▶ [EXERCISE DESCRIPTION]: Pictures should be excluded; otherwise, copy every entry exactly.

▶ [THE RECORDS]:

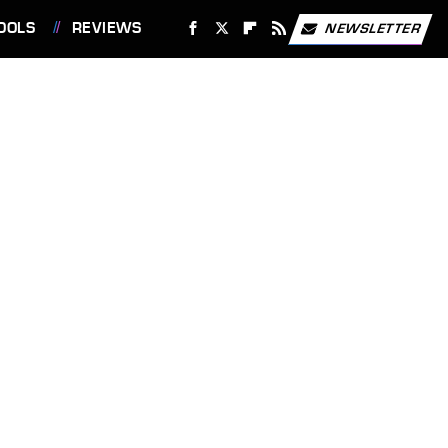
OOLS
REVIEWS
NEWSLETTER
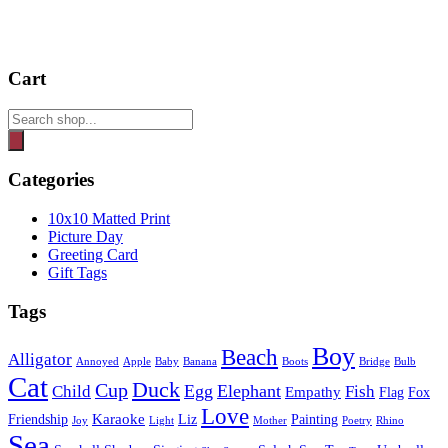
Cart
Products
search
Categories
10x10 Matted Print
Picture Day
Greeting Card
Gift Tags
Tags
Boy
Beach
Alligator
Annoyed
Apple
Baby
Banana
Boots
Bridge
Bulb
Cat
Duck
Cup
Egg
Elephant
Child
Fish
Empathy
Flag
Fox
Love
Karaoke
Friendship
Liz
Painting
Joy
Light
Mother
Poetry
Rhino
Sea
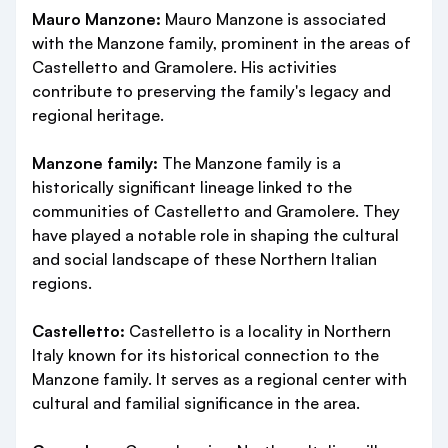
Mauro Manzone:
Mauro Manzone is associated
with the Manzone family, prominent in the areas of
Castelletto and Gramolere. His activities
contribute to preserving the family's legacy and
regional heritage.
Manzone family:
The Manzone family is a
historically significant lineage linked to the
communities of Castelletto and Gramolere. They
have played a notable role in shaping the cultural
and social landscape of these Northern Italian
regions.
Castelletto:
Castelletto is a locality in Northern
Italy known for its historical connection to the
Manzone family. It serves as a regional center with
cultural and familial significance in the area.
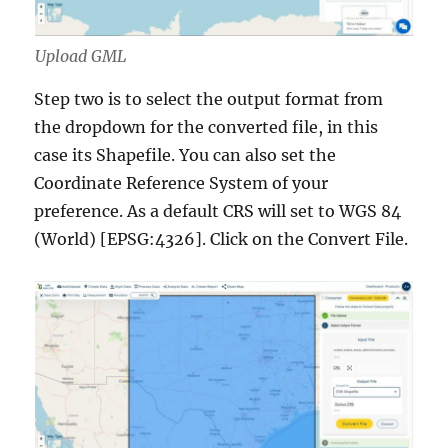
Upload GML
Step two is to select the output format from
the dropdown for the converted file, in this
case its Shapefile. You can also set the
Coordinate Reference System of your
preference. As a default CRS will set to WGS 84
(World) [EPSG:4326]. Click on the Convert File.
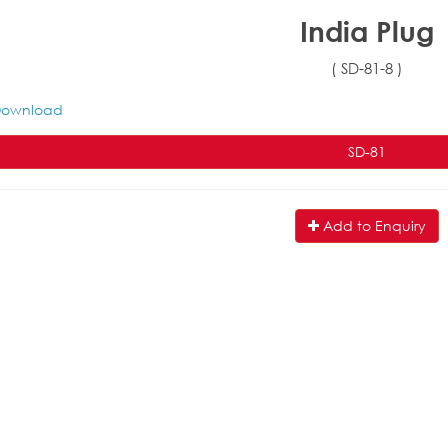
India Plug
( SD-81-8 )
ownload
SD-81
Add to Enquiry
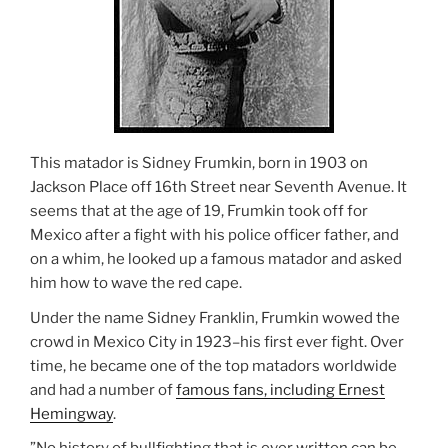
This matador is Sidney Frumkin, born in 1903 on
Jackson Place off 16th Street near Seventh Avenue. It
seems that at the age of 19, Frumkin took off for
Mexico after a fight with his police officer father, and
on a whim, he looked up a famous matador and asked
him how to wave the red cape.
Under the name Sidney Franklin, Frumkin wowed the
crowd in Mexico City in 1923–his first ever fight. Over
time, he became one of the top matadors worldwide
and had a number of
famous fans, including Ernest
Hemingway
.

▶ [YOUR SOLUTION]:
OOLS
REVIEWS
NEWSLETTER
Cart
Products
search
Categories
10x10 Matted Print
Picture Day
Greeting Card
Gift Tags
Tags
Boy
Beach
Alligator
Annoyed
Apple
Baby
Banana
Boots
Bridge
Bulb
Cat
Duck
Cup
Egg
Elephant
Child
Fish
Empathy
Flag
Fox
Love
Karaoke
Friendship
Liz
Painting
Joy
Light
Mother
Poetry
Rhino
Sea
Mauro Manzone:
Mauro Manzone is associated
with the Manzone family, prominent in the areas of
Castelletto and Gramolere. His activities
contribute to preserving the family's legacy and
regional heritage.
Manzone family:
The Manzone family is a
historically significant lineage linked to the
communities of Castelletto and Gramolere. They
have played a notable role in shaping the cultural
and social landscape of these Northern Italian
regions.
Castelletto:
Castelletto is a locality in Northern
Italy known for its historical connection to the
Manzone family. It serves as a regional center with
cultural and familial significance in the area.
Upload GML
Step two is to select the output format from
the dropdown for the converted file, in this
case its Shapefile. You can also set the
Coordinate Reference System of your
preference. As a default CRS will set to WGS 84
(World) [EPSG:4326]. Click on the Convert File.
India Plug
( SD-81-8 )
ownload
SD-81
Add to Enquiry
This matador is Sidney Frumkin, born in 1903 on
Jackson Place off 16th Street near Seventh Avenue. It
seems that at the age of 19, Frumkin took off for
Mexico after a fight with his police officer father, and
on a whim, he looked up a famous matador and asked
him how to wave the red cape.
Under the name Sidney Franklin, Frumkin wowed the
crowd in Mexico City in 1923–his first ever fight. Over
time, he became one of the top matadors worldwide
and had a number of
famous fans, including Ernest
Hemingway
.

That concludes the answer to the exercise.